Stamford and Isabel ran to Cockney. He was lying at full length, his left arm crumpled under him. The bandage on his head had slipped. He looked up in Stamford's face and smiled.

"My guest—to the last—anyway, Stamford. I'm going to—beat you—away—from the H-Lazy Z."

Isabel whispered to one of the Mounted Police, who dashed up to his horse and rode away.

"No—don't touch me. Let me lie—awhile. Where's the Professor?"

An exclamation from Sergeant Prior drew their eyes to the opposite shore. The Professor had jumped into the river—he could not wait to go round by the ford. They watched, Stamford satisfied that what the powerful fellow had done once he could repeat, Isabel alarmed, Sergeant Prior frankly sceptical.

They did their best for Cockney where he lay, but there was so little to be done. When they attempted to lift him, he swooned, and they left him at last and waited—waited.

The dripping Professor bounded up the rocks, scrambling from foothold to foothold.

"You're safe, dear?" he panted, when Isabel ran to him.

For one terrible moment Stamford stared at them. She read his fear and touched his arm.

"Morton, Morton! He is only a brother. I've been helping him in this case—I do sometimes."

"Heavens, Prior!" cried the Professor. "I feared you'd be too late. I stampeded the cattle. I had to. They were taking them away to-night." Then he saw Cockney. "My God, Aikens! What have they done to you?" He sank beside the wounded man.
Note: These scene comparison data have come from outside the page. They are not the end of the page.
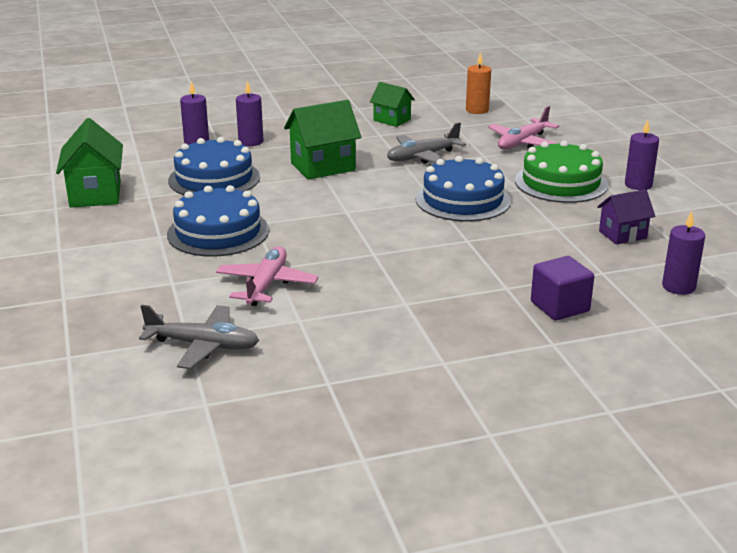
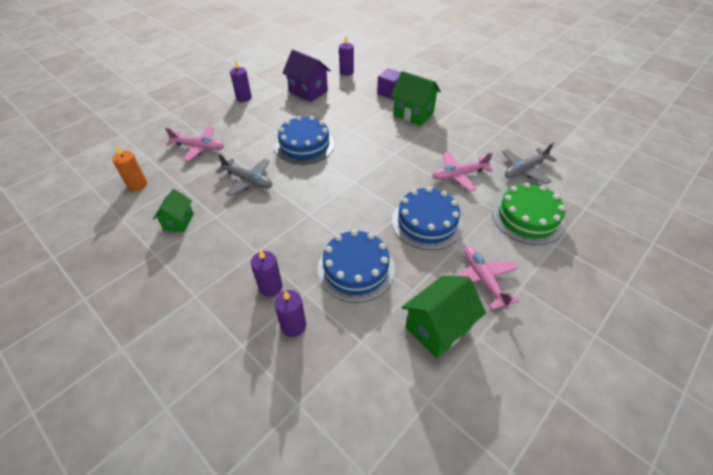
camera: 120 degrees left, 20 degrees up
grey plane [139,305,259,369] -> grey plane turned 105 degrees counterclockwise [502,143,557,184]
green house [284,100,361,180] -> green house moved to [391,71,441,126]
green cake [515,140,608,203] -> green cake moved to [492,182,565,245]
purple house [597,189,655,245] -> purple house [282,50,331,102], size x1.62
none -> pink plane [456,246,519,310]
"This is—my bad day," murmured Cockney, with a twisted smile. "First you thrashed me—now I'm—on the way, Professor."

"Not Professor, Cockney—Amos Barnes, of the Mounted Police."

Cockney smiled. "I suspected.... I helped you—what I could. But I hated—the Police so. Your English saddle.... Pink Eye yours now without—breaking into the corral—at nights."

Mary Aikens ran along the ledge and sank by his side. She was out on Matana when the Policeman found her.

"Jim! Jim!"

He pressed her feebly back with his right hand.

"No sentiment—Mary.... I—haven't time. You're—in good hands. This is the best way—out." His breath was coming in gasps. "Now—now, Mary Merrill—just one kiss—to help me on my way ... in memory of ... what might have been. If—Amos—doesn't mind."

She touched his lips tenderly with her own, and the tears rained on his face. He opened his eyes, and the sweet smile of big, kindly, light-hearted Cockney Aikens relieved the end.

Amos Barnes gently raised the weeping woman to her feet.

"He died as you would have him die, Mary," he whispered. "In his death you loved him as never in his life. And that's how Jim would have it. You're going home now—to your mother. We'll look after the ranch. I'll come to you when you send for me.... Poor Jim! The whole country loved him—-but he'll rest best out here on the cliffs of the H-Lazy Z, where he found himself."